## INSTRUCTIONS TO FOLLOW:
Please print all of the entries, matching them exactly.

## Page segmentation data:
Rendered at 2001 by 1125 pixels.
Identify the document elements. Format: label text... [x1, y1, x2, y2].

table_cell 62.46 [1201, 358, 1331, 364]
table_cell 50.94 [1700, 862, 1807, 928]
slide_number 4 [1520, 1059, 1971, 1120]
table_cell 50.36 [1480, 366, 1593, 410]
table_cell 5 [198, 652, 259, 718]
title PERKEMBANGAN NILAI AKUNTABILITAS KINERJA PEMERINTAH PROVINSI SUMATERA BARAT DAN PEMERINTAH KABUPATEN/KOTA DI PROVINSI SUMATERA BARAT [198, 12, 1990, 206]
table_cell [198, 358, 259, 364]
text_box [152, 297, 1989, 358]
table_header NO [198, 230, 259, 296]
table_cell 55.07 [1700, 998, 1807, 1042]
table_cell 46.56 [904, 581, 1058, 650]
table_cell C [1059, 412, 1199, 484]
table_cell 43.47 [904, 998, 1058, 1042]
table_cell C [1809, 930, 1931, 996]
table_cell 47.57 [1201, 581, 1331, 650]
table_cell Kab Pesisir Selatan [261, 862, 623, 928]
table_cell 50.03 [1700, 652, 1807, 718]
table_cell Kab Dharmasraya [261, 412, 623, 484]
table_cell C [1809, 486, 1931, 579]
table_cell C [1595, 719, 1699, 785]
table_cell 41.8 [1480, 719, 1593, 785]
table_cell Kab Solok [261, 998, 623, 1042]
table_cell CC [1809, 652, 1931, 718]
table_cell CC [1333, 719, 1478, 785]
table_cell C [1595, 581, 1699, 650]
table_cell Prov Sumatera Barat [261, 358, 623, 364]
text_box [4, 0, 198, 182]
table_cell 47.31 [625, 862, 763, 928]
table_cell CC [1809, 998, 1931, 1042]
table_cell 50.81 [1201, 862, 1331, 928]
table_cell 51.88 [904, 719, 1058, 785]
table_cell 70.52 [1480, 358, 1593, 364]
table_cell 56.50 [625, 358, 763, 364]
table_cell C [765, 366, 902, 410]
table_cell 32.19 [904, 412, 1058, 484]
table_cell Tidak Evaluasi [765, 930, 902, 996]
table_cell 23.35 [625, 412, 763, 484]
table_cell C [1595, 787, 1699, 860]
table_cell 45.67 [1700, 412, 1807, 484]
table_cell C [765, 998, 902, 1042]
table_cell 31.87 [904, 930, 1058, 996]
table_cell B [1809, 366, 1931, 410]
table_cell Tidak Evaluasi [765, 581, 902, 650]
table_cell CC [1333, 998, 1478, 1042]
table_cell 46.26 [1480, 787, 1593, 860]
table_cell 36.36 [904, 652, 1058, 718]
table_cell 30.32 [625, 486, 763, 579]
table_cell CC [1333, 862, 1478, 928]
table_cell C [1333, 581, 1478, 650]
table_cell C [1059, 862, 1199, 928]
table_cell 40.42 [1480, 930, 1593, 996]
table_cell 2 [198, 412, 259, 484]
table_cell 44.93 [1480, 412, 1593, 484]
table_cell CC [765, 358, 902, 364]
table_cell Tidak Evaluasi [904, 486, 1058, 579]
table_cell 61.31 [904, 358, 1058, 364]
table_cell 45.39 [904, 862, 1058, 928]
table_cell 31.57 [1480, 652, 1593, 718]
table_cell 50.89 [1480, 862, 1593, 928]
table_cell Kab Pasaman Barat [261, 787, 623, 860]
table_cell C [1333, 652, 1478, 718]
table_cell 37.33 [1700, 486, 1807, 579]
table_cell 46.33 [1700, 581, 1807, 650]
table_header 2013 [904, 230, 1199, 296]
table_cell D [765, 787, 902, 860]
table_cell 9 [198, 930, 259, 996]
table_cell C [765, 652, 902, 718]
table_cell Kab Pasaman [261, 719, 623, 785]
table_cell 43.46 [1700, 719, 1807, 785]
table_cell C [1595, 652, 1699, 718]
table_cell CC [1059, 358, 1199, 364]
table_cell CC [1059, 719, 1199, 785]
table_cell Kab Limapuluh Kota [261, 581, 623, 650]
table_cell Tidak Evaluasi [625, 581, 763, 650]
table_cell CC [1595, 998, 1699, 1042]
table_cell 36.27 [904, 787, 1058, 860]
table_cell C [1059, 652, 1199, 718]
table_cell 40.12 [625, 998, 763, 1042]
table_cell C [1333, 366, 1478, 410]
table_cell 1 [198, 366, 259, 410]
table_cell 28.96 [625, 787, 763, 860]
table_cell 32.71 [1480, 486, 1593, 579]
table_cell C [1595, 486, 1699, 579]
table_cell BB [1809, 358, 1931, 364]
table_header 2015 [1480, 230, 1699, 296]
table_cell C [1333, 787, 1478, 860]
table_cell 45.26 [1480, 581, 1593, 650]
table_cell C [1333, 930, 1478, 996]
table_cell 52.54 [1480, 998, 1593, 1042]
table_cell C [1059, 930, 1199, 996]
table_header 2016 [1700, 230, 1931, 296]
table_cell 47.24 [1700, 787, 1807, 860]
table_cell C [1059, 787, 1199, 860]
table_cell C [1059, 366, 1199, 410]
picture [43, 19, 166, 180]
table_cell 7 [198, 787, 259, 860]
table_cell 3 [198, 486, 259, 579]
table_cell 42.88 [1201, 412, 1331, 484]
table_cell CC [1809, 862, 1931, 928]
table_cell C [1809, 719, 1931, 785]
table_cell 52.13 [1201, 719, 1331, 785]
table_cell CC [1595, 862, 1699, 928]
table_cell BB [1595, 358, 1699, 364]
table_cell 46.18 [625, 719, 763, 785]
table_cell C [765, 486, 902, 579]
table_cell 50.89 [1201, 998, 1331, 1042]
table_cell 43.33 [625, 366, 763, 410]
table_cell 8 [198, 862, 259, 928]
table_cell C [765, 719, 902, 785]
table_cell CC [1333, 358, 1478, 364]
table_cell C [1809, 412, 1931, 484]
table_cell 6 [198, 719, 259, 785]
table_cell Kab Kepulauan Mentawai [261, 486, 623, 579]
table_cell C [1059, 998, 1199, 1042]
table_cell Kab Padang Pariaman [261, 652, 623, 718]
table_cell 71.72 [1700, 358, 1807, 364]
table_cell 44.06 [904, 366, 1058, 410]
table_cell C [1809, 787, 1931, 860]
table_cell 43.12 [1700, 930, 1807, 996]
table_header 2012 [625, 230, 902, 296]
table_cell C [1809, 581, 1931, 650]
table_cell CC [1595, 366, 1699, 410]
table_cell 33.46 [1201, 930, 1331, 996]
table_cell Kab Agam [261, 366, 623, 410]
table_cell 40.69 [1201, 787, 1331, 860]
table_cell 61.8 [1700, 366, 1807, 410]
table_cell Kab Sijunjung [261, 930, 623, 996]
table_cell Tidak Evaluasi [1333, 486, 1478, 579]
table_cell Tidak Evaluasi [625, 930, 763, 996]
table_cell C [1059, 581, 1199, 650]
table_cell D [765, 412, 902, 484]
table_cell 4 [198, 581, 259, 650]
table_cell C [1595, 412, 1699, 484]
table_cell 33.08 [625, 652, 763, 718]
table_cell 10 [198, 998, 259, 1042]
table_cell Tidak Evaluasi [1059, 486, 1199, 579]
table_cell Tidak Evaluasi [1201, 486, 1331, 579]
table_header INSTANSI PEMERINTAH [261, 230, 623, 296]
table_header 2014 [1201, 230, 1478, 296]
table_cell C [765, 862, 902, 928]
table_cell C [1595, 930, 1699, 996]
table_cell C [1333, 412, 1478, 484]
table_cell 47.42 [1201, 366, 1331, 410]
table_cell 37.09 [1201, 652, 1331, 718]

## RESULT OF THIS TASK:
Rendered at 2001 by 1125 pixels.
Identify the document elements. Format: label text... [x1, y1, x2, y2].

table_cell 62.46 [1201, 358, 1331, 364]
table_cell 50.94 [1700, 862, 1807, 928]
slide_number 4 [1520, 1059, 1971, 1120]
table_cell 50.36 [1480, 366, 1593, 410]
table_cell 5 [198, 652, 259, 718]
title PERKEMBANGAN NILAI AKUNTABILITAS KINERJA PEMERINTAH PROVINSI SUMATERA BARAT DAN PEMERINTAH KABUPATEN/KOTA DI PROVINSI SUMATERA BARAT [198, 12, 1990, 206]
table_cell [198, 358, 259, 364]
text_box [152, 297, 1989, 358]
table_header NO [198, 230, 259, 296]
table_cell 55.07 [1700, 998, 1807, 1042]
table_cell 46.56 [904, 581, 1058, 650]
table_cell C [1059, 412, 1199, 484]
table_cell 43.47 [904, 998, 1058, 1042]
table_cell C [1809, 930, 1931, 996]
table_cell 47.57 [1201, 581, 1331, 650]
table_cell Kab Pesisir Selatan [261, 862, 623, 928]
table_cell 50.03 [1700, 652, 1807, 718]
table_cell Kab Dharmasraya [261, 412, 623, 484]
table_cell C [1809, 486, 1931, 579]
table_cell C [1595, 719, 1699, 785]
table_cell 41.8 [1480, 719, 1593, 785]
table_cell Kab Solok [261, 998, 623, 1042]
table_cell CC [1809, 652, 1931, 718]
table_cell CC [1333, 719, 1478, 785]
table_cell C [1595, 581, 1699, 650]
table_cell Prov Sumatera Barat [261, 358, 623, 364]
text_box [4, 0, 198, 182]
table_cell 47.31 [625, 862, 763, 928]
table_cell CC [1809, 998, 1931, 1042]
table_cell 50.81 [1201, 862, 1331, 928]
table_cell 51.88 [904, 719, 1058, 785]
table_cell 70.52 [1480, 358, 1593, 364]
table_cell 56.50 [625, 358, 763, 364]
table_cell C [765, 366, 902, 410]
table_cell 32.19 [904, 412, 1058, 484]
table_cell Tidak Evaluasi [765, 930, 902, 996]
table_cell 23.35 [625, 412, 763, 484]
table_cell C [1595, 787, 1699, 860]
table_cell 45.67 [1700, 412, 1807, 484]
table_cell C [765, 998, 902, 1042]
table_cell 31.87 [904, 930, 1058, 996]
table_cell B [1809, 366, 1931, 410]
table_cell Tidak Evaluasi [765, 581, 902, 650]
table_cell CC [1333, 998, 1478, 1042]
table_cell 46.26 [1480, 787, 1593, 860]
table_cell 36.36 [904, 652, 1058, 718]
table_cell 30.32 [625, 486, 763, 579]
table_cell CC [1333, 862, 1478, 928]
table_cell C [1333, 581, 1478, 650]
table_cell C [1059, 862, 1199, 928]
table_cell 40.42 [1480, 930, 1593, 996]
table_cell 2 [198, 412, 259, 484]
table_cell 44.93 [1480, 412, 1593, 484]
table_cell CC [765, 358, 902, 364]
table_cell Tidak Evaluasi [904, 486, 1058, 579]
table_cell 61.31 [904, 358, 1058, 364]
table_cell 45.39 [904, 862, 1058, 928]
table_cell 31.57 [1480, 652, 1593, 718]
table_cell 50.89 [1480, 862, 1593, 928]
table_cell Kab Pasaman Barat [261, 787, 623, 860]
table_cell C [1333, 652, 1478, 718]
table_cell 37.33 [1700, 486, 1807, 579]
table_cell 46.33 [1700, 581, 1807, 650]
table_header 2013 [904, 230, 1199, 296]
table_cell D [765, 787, 902, 860]
table_cell 9 [198, 930, 259, 996]
table_cell C [765, 652, 902, 718]
table_cell Kab Pasaman [261, 719, 623, 785]
table_cell 43.46 [1700, 719, 1807, 785]
table_cell C [1595, 652, 1699, 718]
table_cell CC [1059, 358, 1199, 364]
table_cell CC [1059, 719, 1199, 785]
table_cell Kab Limapuluh Kota [261, 581, 623, 650]
table_cell Tidak Evaluasi [625, 581, 763, 650]
table_cell CC [1595, 998, 1699, 1042]
table_cell 36.27 [904, 787, 1058, 860]
table_cell C [1059, 652, 1199, 718]
table_cell 40.12 [625, 998, 763, 1042]
table_cell C [1333, 366, 1478, 410]
table_cell 1 [198, 366, 259, 410]
table_cell 28.96 [625, 787, 763, 860]
table_cell 32.71 [1480, 486, 1593, 579]
table_cell C [1595, 486, 1699, 579]
table_cell BB [1809, 358, 1931, 364]
table_header 2015 [1480, 230, 1699, 296]
table_cell C [1333, 787, 1478, 860]
table_cell 45.26 [1480, 581, 1593, 650]
table_cell C [1333, 930, 1478, 996]
table_cell 52.54 [1480, 998, 1593, 1042]
table_cell C [1059, 930, 1199, 996]
table_header 2016 [1700, 230, 1931, 296]
table_cell 47.24 [1700, 787, 1807, 860]
table_cell C [1059, 787, 1199, 860]
table_cell C [1059, 366, 1199, 410]
picture [43, 19, 166, 180]
table_cell 7 [198, 787, 259, 860]
table_cell 3 [198, 486, 259, 579]
table_cell 42.88 [1201, 412, 1331, 484]
table_cell CC [1809, 862, 1931, 928]
table_cell C [1809, 719, 1931, 785]
table_cell 52.13 [1201, 719, 1331, 785]
table_cell CC [1595, 862, 1699, 928]
table_cell BB [1595, 358, 1699, 364]
table_cell 46.18 [625, 719, 763, 785]
table_cell C [765, 486, 902, 579]
table_cell 50.89 [1201, 998, 1331, 1042]
table_cell 43.33 [625, 366, 763, 410]
table_cell 8 [198, 862, 259, 928]
table_cell C [765, 719, 902, 785]
table_cell CC [1333, 358, 1478, 364]
table_cell C [1809, 412, 1931, 484]
table_cell 6 [198, 719, 259, 785]
table_cell Kab Kepulauan Mentawai [261, 486, 623, 579]
table_cell C [1059, 998, 1199, 1042]
table_cell Kab Padang Pariaman [261, 652, 623, 718]
table_cell 71.72 [1700, 358, 1807, 364]
table_cell 44.06 [904, 366, 1058, 410]
table_cell C [1809, 787, 1931, 860]
table_cell 43.12 [1700, 930, 1807, 996]
table_header 2012 [625, 230, 902, 296]
table_cell C [1809, 581, 1931, 650]
table_cell CC [1595, 366, 1699, 410]
table_cell 33.46 [1201, 930, 1331, 996]
table_cell Kab Agam [261, 366, 623, 410]
table_cell 40.69 [1201, 787, 1331, 860]
table_cell 61.8 [1700, 366, 1807, 410]
table_cell Kab Sijunjung [261, 930, 623, 996]
table_cell Tidak Evaluasi [1333, 486, 1478, 579]
table_cell Tidak Evaluasi [625, 930, 763, 996]
table_cell C [1059, 581, 1199, 650]
table_cell D [765, 412, 902, 484]
table_cell 4 [198, 581, 259, 650]
table_cell C [1595, 412, 1699, 484]
table_cell 33.08 [625, 652, 763, 718]
table_cell 10 [198, 998, 259, 1042]
table_cell Tidak Evaluasi [1059, 486, 1199, 579]
table_cell Tidak Evaluasi [1201, 486, 1331, 579]
table_header INSTANSI PEMERINTAH [261, 230, 623, 296]
table_header 2014 [1201, 230, 1478, 296]
table_cell C [765, 862, 902, 928]
table_cell C [1595, 930, 1699, 996]
table_cell C [1333, 412, 1478, 484]
table_cell 47.42 [1201, 366, 1331, 410]
table_cell 37.09 [1201, 652, 1331, 718]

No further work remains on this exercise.